Performs KYC verification checks on a submitted ID card and personal information.

  • URL: /api/v1/verify

  • Method: POST

  • Content-Type: multipart/form-data

  • Form Parameters:

    Parameter Type Description Required
    full_name string Full name of the person Yes
    dob string Date of birth (format: YYYY-MM-DD or DD-MM-YYYY) Yes
    nationality string Nationality of the person Yes
    id_number string ID card number Yes
    id_image file Image of the ID card (JPG, JPEG, PNG) Yes
  • Success Response (200 OK):

    {
      "status": "success",
      "verification_result": {
        "decision": "accept" | "deny" | "flag for review",
        "reason": "Explanation of the decision",
        "checks": {
          "ocr": "success" | "fail" | "flag for review",
          "metadata": "success" | "fail" | "flag for review",
          "image_integrity": "success" | "fail" | "flag for review"
        }
      }
    }
  • Error Response (e.g., 400 Bad Request, 500 Internal Server Error):

    {
      "status": "error",
      "message": "Description of the error"
    }

Health Check

Checks if the KYC system is operational.

  • URL: /api/v1/health

  • Method: GET

  • Success Response (200 OK):

    {
      "status": "operational",
      "version": "1.0" 
    }

    (Version might be dynamically fetched or hardcoded in app.py)

Running the KYC System

  1. Clone the repository.

  2. Create and activate a Python virtual environment.

  3. Install dependencies: pip install -r requirements.txt

  4. Set up environment variables: Create a .env file based on .env_sample and provide necessary configurations (e.g., FLASK_APP=app.py, FLASK_ENV=development, any API keys for external services if used).

  5. Run the application: python app.py or flask run (if FLASK_APP=app.py and the current directory is kyc).

    The server will typically start on http://localhost:80 (or as configured in app.py).

Integration with Main Server

The Node.js/Express backend (described in the server documentation) acts as a client to this KYC API. The kyc/api/node_client_example.js file provides a blueprint for this interaction.

  • When a user needs KYC verification, the main server collects their data and ID image.
  • The main server then makes a POST request to the /api/v1/verify endpoint of this KYC system.
  • The main server receives the JSON response and updates the user's KYC status in its own database and informs the user.

Dependencies

Key Python libraries likely include:

  • Flask (or similar like FastAPI, Bottle) for the web framework.
  • Pillow (PIL Fork) or OpenCV for image processing.
  • Pytesseract or other OCR libraries.
  • Libraries for EXIF data extraction.
  • Requests (for making calls to external services, if any).

(Refer to requirements.txt for the complete list)

Security and Considerations

  • Data Privacy: KYC data (personal information and ID images) is highly sensitive.
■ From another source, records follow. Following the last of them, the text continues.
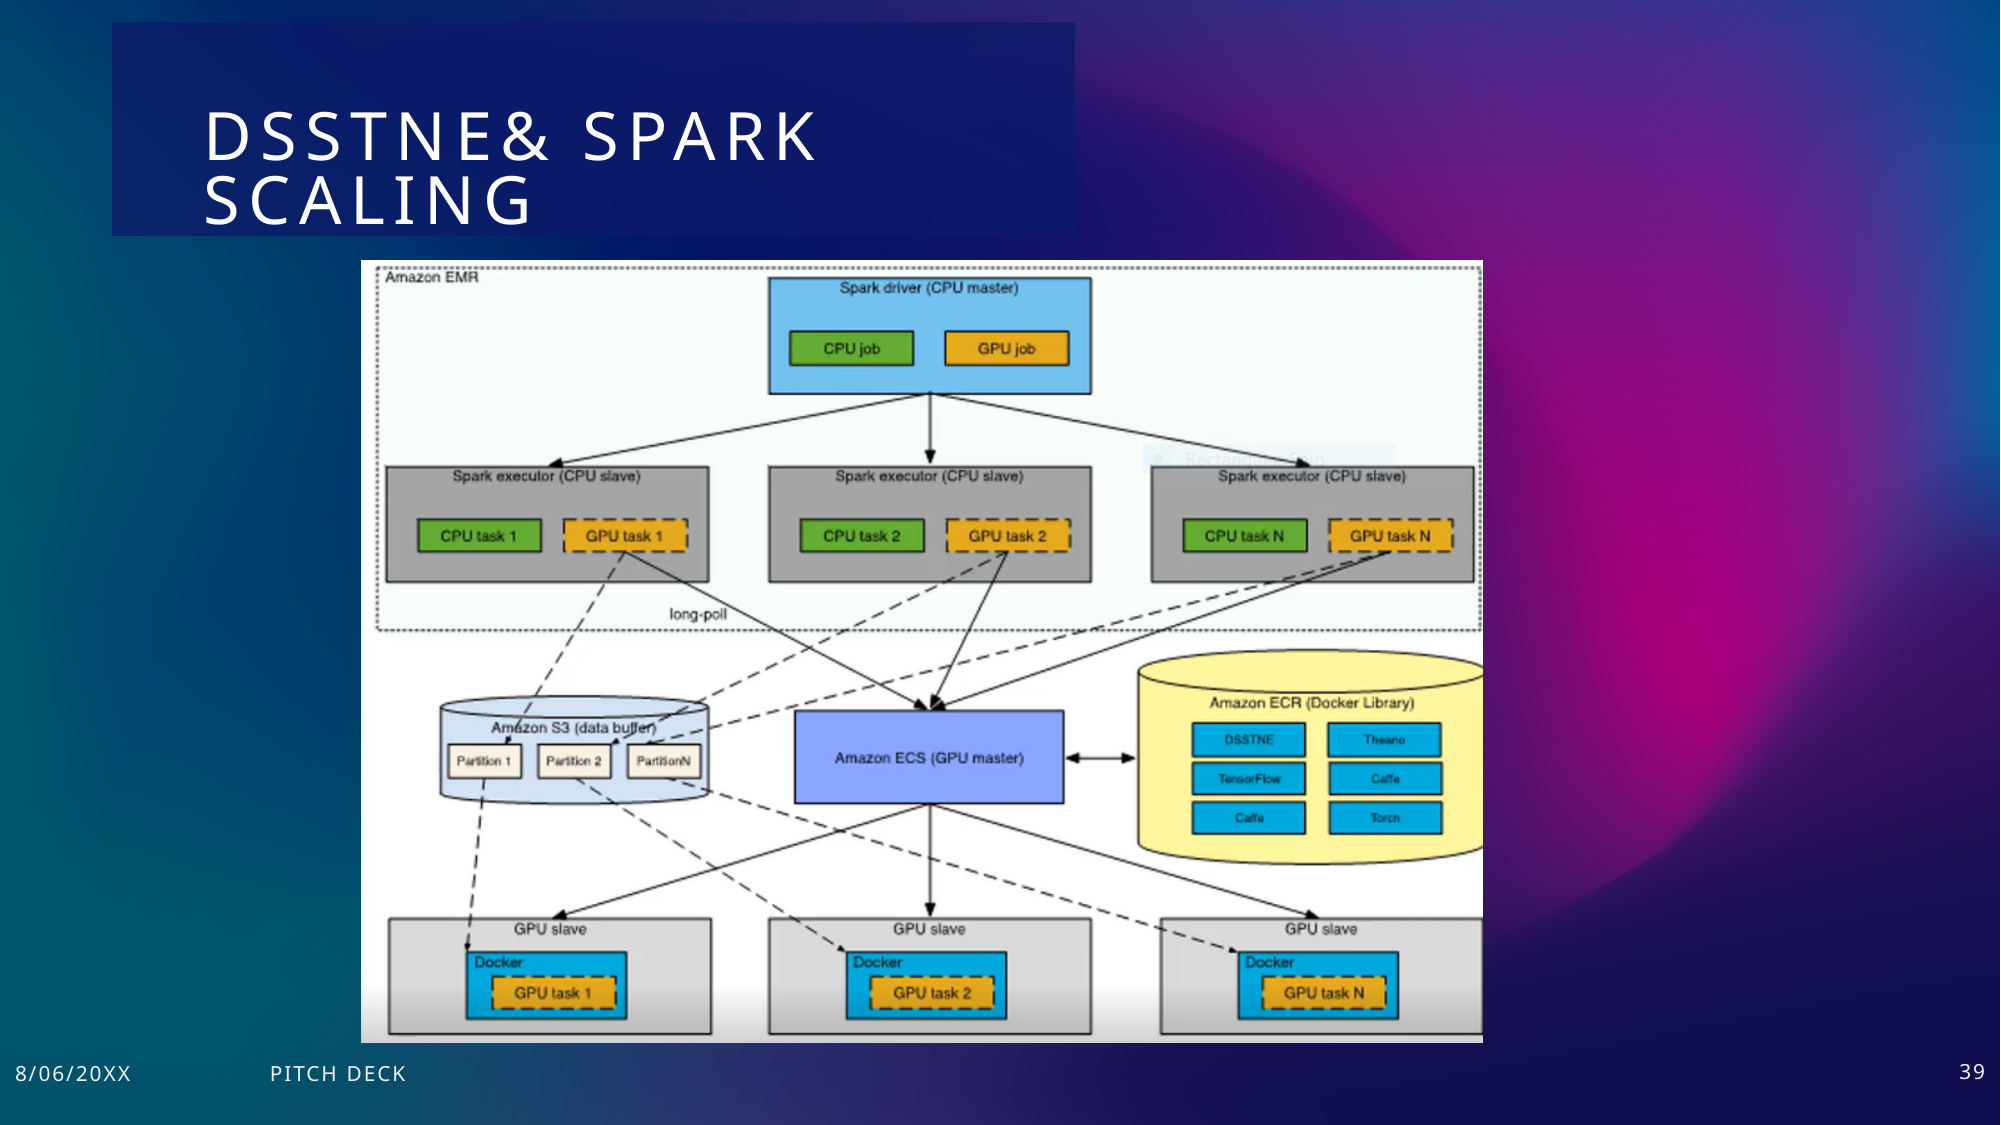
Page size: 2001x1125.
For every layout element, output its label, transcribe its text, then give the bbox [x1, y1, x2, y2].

slide_number 39 [1550, 1042, 2000, 1103]
picture [0, 0, 2000, 1125]
title DSSTNE& SPARK Scaling [112, 22, 1075, 236]
footer PITCH DECK [0, 1042, 675, 1103]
Ensure secure handling, storage (even if temporary), and transmission (HTTPS for the API).
  • Temporary File Management: Ensure that files in /uploads/ and /output/ are securely deleted after processing to prevent data leaks.
  • Error Handling: Robust error handling is needed for image processing failures, OCR issues, etc.
  • Scalability: For high-volume KYC requests, consider deploying the KYC system with a production-grade WSGI server (like Gunicorn or uWSGI) and potentially load balancing.
  • Engine Accuracy: The accuracy of the kyc_engine modules is critical. Regular testing and updates to the detection algorithms might be necessary to combat new fraud techniques.
  • Configuration: Externalize all sensitive configurations (API keys, thresholds for checks) using environment variables.

This documentation provides a comprehensive guide to the KYC system.